3話 作りたい物は
刃物を手にしたリアンはそれを使い……。※残酷描写あり
あっという間の出来事だったけど、食事も済んだので店を出る。
相変わらずちょっと外で深く息を吸い込むと臭うが、それも大分鼻が慣れた。
問題は街から離れ戻って来た時に、またこの臭いに悩まされることだろうか……。
何とかしたいと考えても、俺一人だけの意見が通る筈も無いと言うか、これがここでは普通なのだろう。それよりも先ずは、ここで使われている言葉を覚えんとニュアンスを捉えて頷くか、首を振るくらいしか出来ないのは本当に不便なもんだ。
やっぱり海外旅行気分じゃ無理だな。まだ何とか成っているのは『地仙』としての能力があるからで、仮に素のままで連れて来られていたとしたら、今頃俺はどうなっていただろう?
今更だけど元に戻る事って出来るのかな? 会社も無断欠勤が続けば親に連絡が行くだろうし、今の俺の居ない部屋を見れば思い付くのは失踪か行方不明? 職場の皆にも迷惑をかけるし有給は残っているけど、それ以上戻るのが遅れた場合最悪クビだ。
相談できる相手も居なければ、ここは何処か何をすれば良いか教えてくれる者も居ない。
改めて自分の今現在の立場の危うさに思い当たり、途端に重苦しい気分になった。
「おかしいな。あんな薄いお酒だったのに、こんな否定的な考えが思い浮かぶなんて、悪酔いしちゃったかな……」
思わずそう呟きながらも、先程手に入った小刀を手に取る。
偶然とはいえ、物を加工するのに丁度良い刃物が手に入ったのは良い事だ。
今日の所は何処か寝られる場所を探して、明日起きたら早速何か作ってみるかな? そう考えると肩が軽くなった気がして、自分のあまりの単純さに少し笑ってしまう。
少しは人通が減ったけど、まだ十分に人が行き交う門から続く大きな通りを歩くが、そこで偶に擦違う人の手元に光る籠を見て『おや?』っと思う。
よく見ると、拳大の大きさの虫が光を放ち辺りを照らしている。
今思い出せば店の中が普通に明るかったのも、この虫を数匹飼っていたお蔭だったと思えば納得だ。
こんな虫は今まで見た事ないが、蛍みたいに尻が光るのではなく半透明な体が透けて動きながら光を発していた。

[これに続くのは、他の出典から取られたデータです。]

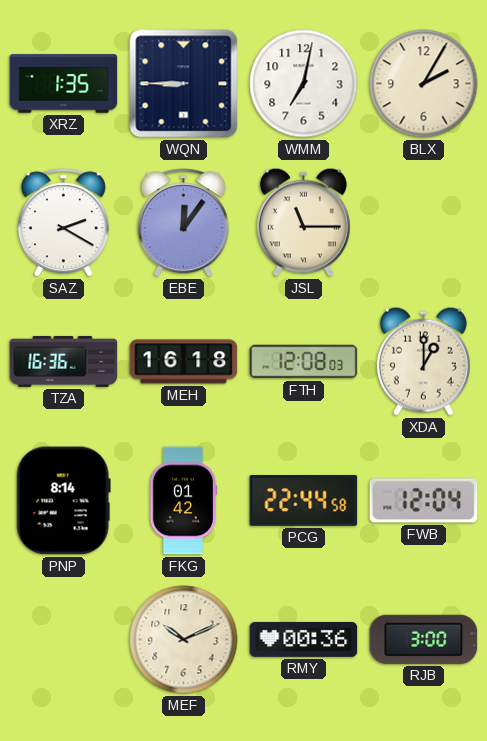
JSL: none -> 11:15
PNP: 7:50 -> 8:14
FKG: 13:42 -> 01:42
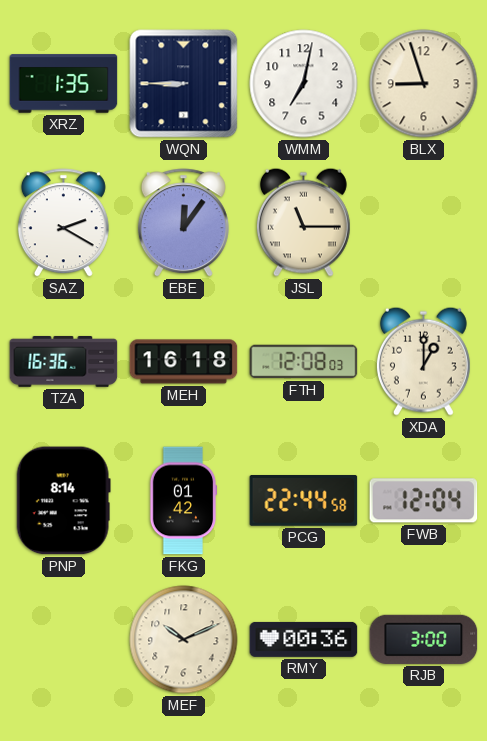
BLX: 2:05 -> 8:57
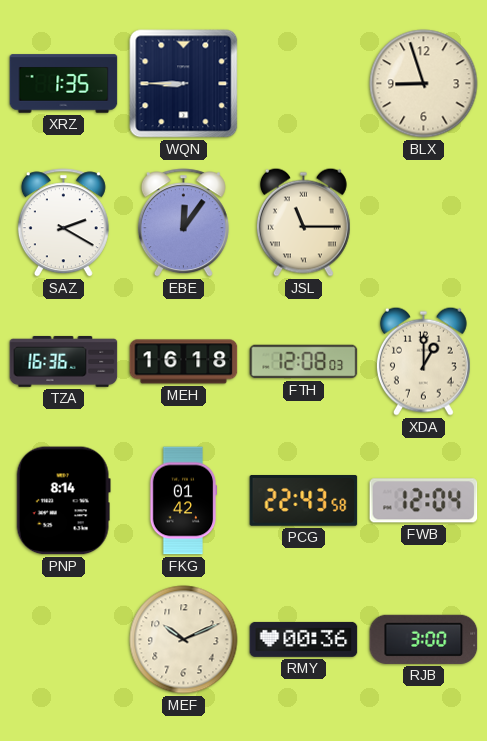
WMM: 7:02 -> none
PCG: 22:44 -> 22:43
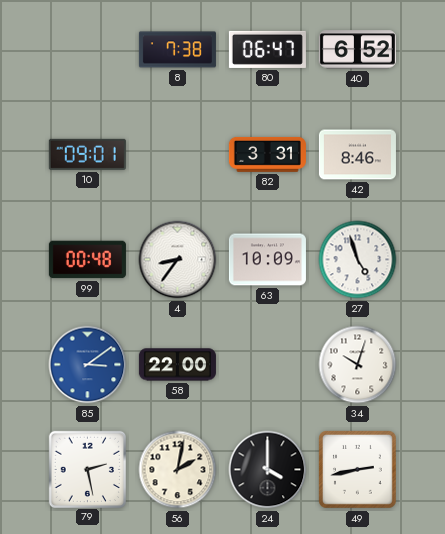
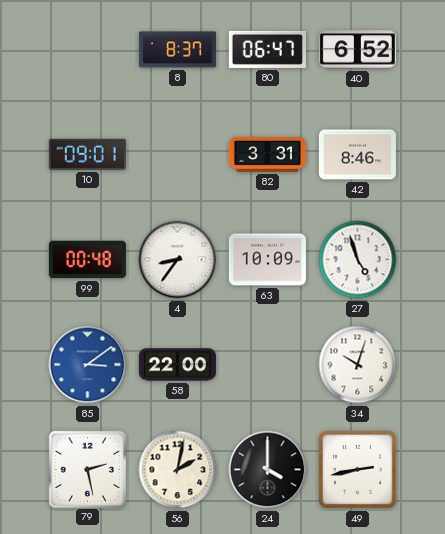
8: 7:38 -> 8:37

「何かお祭りの夜店で売ったら、飛ぶように売れそうだな。若干中身が見えて気持ち悪いけど」
松明に変わる照明器具みたいな物だろうか? 皆が持ち歩いていない事を考えると、それなりの値段がするのかな? もし外で見かけたら、捕まえて自分で籠を造って部屋に飾れば、案外変わったインテリアとして良いかもしれない。

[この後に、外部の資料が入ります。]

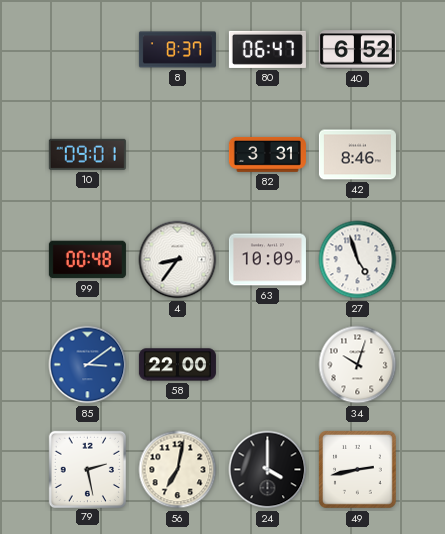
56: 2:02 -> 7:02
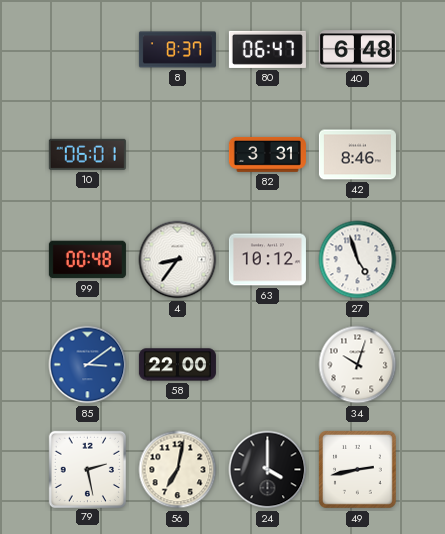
40: 6:52 -> 6:48
10: 09:01 -> 06:01
63: 10:09 -> 10:12
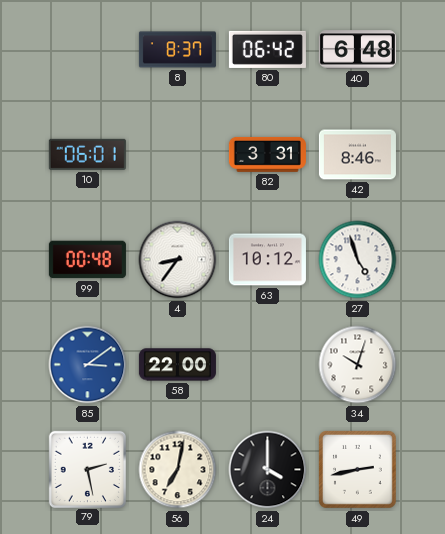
80: 06:47 -> 06:42
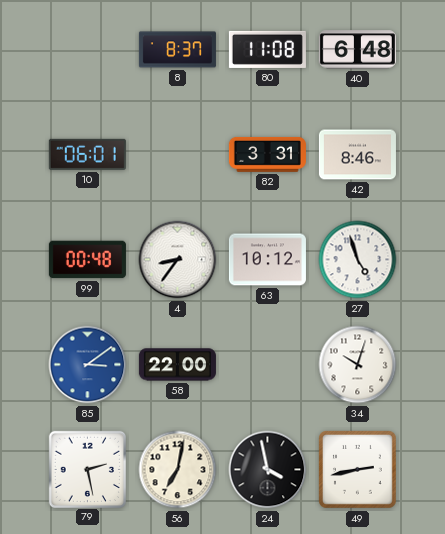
80: 06:42 -> 11:08
24: 4:00 -> 3:58
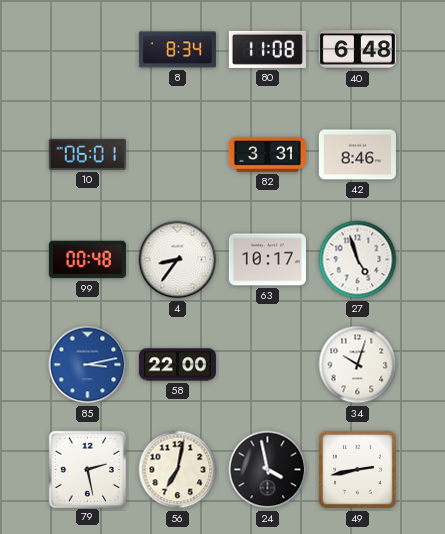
8: 8:37 -> 8:34
63: 10:12 -> 10:17
85: 3:09 -> 3:13
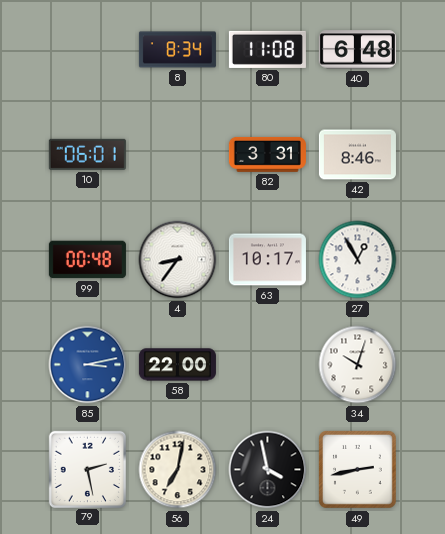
27: 4:57 -> 12:55
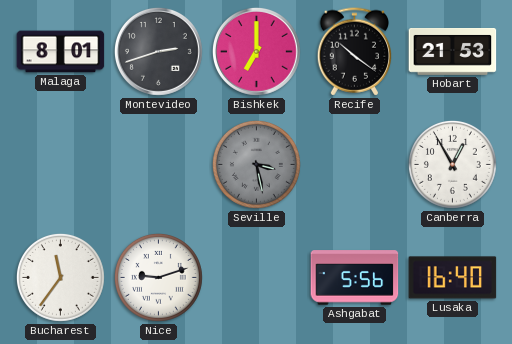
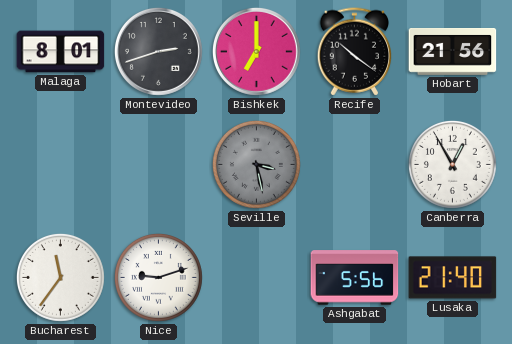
Hobart: 21:53 -> 21:56
Lusaka: 16:40 -> 21:40
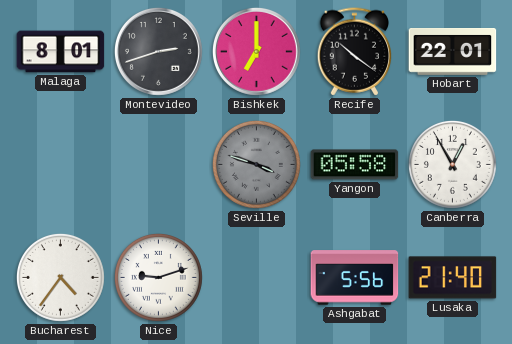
Hobart: 21:56 -> 22:01
Seville: 3:28 -> 3:48
Yangon: none -> 05:58
Bucharest: 11:36 -> 4:36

結構いい案だと思い、俺は早速作りたい物の一つとして記憶する。
籠の種類を複数作れば売れるかも? 色々とデザインを思い浮かべながら街の外へ出ようと門の前まで来たのだが……。
「この時間で既に閉まっちゃってるのか、随分と早いんだな。これじゃあ何かあった時とかどうする――ん?」
ここも篝火では無く、より明るさを持つあの虫を使った照明を辺りに配置していたのだが、よく見れば門の傍に個人が出入り出来るような扉が付いていて、そこから昼間見た兵士の恰好をした人が出入りをしている。
なるほど、一応は通れる扉も在るみたいだし頭を下げ……そう言えば、挨拶は片手を上げるか握手しか見てない。

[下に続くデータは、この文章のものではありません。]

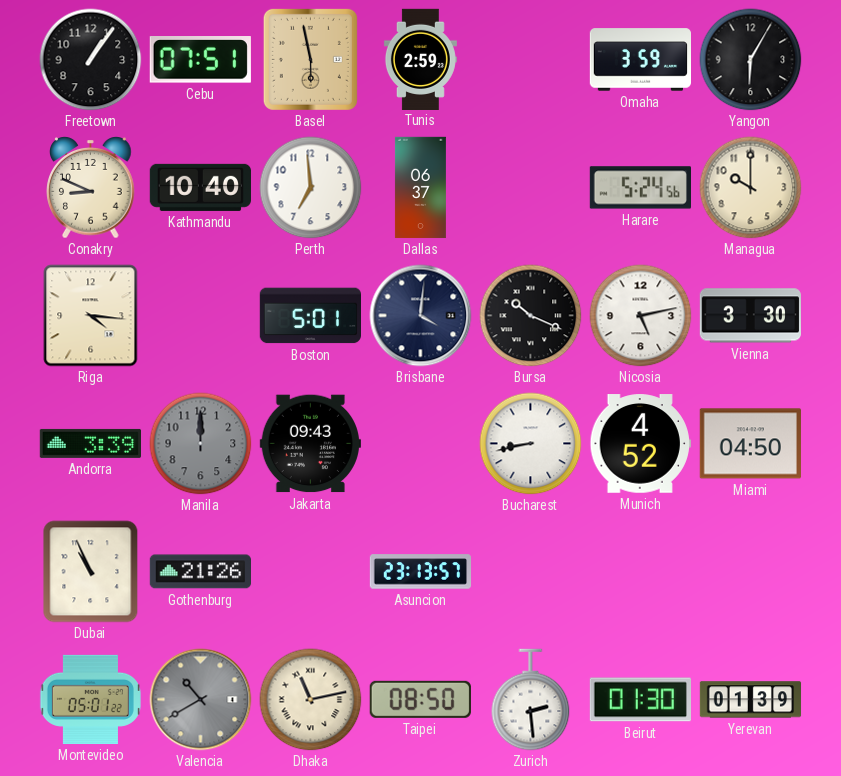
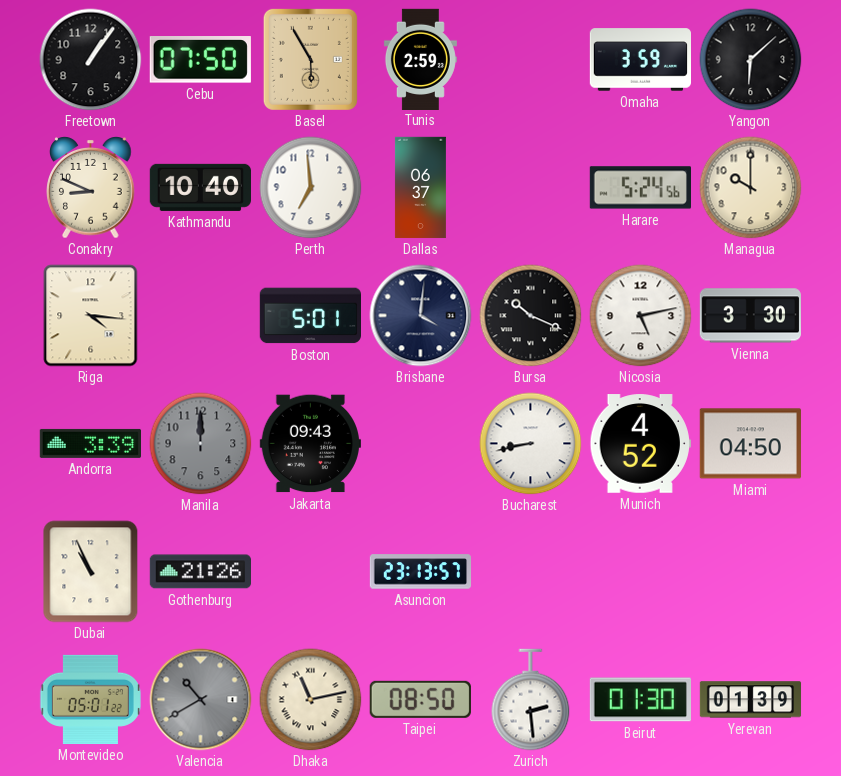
Cebu: 07:51 -> 07:50
Basel: 5:58 -> 5:55
Yangon: 6:05 -> 6:08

俺も笑顔で片手だけ上げてりゃ、そのまま通してもらえるかな?
他になんて言ったっけ、確かエルカは『さわとすばるあ』とか言ってた筈だ。
よし、兵士の近くに寄ったら、すかさずさわとすばるあだ! んん、何か緊張してきた。
あと五メートル、三、二、一、今だ!
「さ、さわとす ばるあっ!」
「ア? クァアル ルアゥグ?」
出来るだけ笑顔を作り、片手を振りながら挨拶をしたつもりだったが、扉の傍にいた相手の兵士は眠そうな顔をしていたのに、片眉を上げ訝しそうな表情になると、持っていた槍でポンポンと自分の肩を叩きながら、そう返してきた。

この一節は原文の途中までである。